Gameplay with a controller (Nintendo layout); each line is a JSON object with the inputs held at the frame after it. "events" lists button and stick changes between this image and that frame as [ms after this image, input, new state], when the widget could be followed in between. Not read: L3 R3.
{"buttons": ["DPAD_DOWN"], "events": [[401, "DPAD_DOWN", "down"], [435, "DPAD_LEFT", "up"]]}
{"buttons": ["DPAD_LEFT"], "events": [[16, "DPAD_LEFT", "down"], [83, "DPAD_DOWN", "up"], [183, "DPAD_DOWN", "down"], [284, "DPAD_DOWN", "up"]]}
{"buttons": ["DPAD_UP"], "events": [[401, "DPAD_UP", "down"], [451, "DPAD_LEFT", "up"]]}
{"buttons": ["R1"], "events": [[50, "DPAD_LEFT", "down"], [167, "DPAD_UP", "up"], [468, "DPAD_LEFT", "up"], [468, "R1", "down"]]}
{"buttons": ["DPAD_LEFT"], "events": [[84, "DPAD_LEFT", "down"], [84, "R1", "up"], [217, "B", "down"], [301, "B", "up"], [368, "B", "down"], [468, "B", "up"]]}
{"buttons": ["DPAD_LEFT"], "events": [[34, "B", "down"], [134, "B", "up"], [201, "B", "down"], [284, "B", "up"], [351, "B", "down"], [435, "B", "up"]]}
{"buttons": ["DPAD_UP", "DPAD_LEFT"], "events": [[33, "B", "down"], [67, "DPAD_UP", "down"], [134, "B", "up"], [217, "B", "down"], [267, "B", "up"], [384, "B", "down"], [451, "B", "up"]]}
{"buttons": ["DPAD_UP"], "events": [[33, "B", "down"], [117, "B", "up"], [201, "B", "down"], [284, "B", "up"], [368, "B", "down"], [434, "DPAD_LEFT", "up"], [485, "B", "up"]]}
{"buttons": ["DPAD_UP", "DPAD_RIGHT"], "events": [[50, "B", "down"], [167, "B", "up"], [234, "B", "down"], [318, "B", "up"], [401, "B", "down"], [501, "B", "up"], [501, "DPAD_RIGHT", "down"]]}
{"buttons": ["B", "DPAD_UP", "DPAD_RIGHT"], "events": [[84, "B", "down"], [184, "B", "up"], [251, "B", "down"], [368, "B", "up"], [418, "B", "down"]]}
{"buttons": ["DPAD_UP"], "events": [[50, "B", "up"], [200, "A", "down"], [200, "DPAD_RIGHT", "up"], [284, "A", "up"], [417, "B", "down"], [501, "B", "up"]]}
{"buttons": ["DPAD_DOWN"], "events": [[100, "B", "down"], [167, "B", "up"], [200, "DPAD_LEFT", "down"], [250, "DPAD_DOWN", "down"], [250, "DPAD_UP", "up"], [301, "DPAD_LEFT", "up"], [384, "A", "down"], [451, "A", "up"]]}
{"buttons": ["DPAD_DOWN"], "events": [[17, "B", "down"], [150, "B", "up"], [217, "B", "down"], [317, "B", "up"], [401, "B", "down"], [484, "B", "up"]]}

• **Your instructions**
Every record should be given again without alteration.

• **Result of the task**
Gameplay with a controller (Nintendo layout); each line is a JSON object with the inputs held at the frame after it. "events" lists button and stick changes between this image and that frame as [ms after this image, input, new state], when the widget could be followed in between. Not read: L3 R3.
{"buttons": ["DPAD_DOWN"], "events": [[401, "DPAD_DOWN", "down"], [435, "DPAD_LEFT", "up"]]}
{"buttons": ["DPAD_LEFT"], "events": [[16, "DPAD_LEFT", "down"], [83, "DPAD_DOWN", "up"], [183, "DPAD_DOWN", "down"], [284, "DPAD_DOWN", "up"]]}
{"buttons": ["DPAD_UP"], "events": [[401, "DPAD_UP", "down"], [451, "DPAD_LEFT", "up"]]}
{"buttons": ["R1"], "events": [[50, "DPAD_LEFT", "down"], [167, "DPAD_UP", "up"], [468, "DPAD_LEFT", "up"], [468, "R1", "down"]]}
{"buttons": ["DPAD_LEFT"], "events": [[84, "DPAD_LEFT", "down"], [84, "R1", "up"], [217, "B", "down"], [301, "B", "up"], [368, "B", "down"], [468, "B", "up"]]}
{"buttons": ["DPAD_LEFT"], "events": [[34, "B", "down"], [134, "B", "up"], [201, "B", "down"], [284, "B", "up"], [351, "B", "down"], [435, "B", "up"]]}
{"buttons": ["DPAD_UP", "DPAD_LEFT"], "events": [[33, "B", "down"], [67, "DPAD_UP", "down"], [134, "B", "up"], [217, "B", "down"], [267, "B", "up"], [384, "B", "down"], [451, "B", "up"]]}
{"buttons": ["DPAD_UP"], "events": [[33, "B", "down"], [117, "B", "up"], [201, "B", "down"], [284, "B", "up"], [368, "B", "down"], [434, "DPAD_LEFT", "up"], [485, "B", "up"]]}
{"buttons": ["DPAD_UP", "DPAD_RIGHT"], "events": [[50, "B", "down"], [167, "B", "up"], [234, "B", "down"], [318, "B", "up"], [401, "B", "down"], [501, "B", "up"], [501, "DPAD_RIGHT", "down"]]}
{"buttons": ["B", "DPAD_UP", "DPAD_RIGHT"], "events": [[84, "B", "down"], [184, "B", "up"], [251, "B", "down"], [368, "B", "up"], [418, "B", "down"]]}
{"buttons": ["DPAD_UP"], "events": [[50, "B", "up"], [200, "A", "down"], [200, "DPAD_RIGHT", "up"], [284, "A", "up"], [417, "B", "down"], [501, "B", "up"]]}
{"buttons": ["DPAD_DOWN"], "events": [[100, "B", "down"], [167, "B", "up"], [200, "DPAD_LEFT", "down"], [250, "DPAD_DOWN", "down"], [250, "DPAD_UP", "up"], [301, "DPAD_LEFT", "up"], [384, "A", "down"], [451, "A", "up"]]}
{"buttons": ["DPAD_DOWN"], "events": [[17, "B", "down"], [150, "B", "up"], [217, "B", "down"], [317, "B", "up"], [401, "B", "down"], [484, "B", "up"]]}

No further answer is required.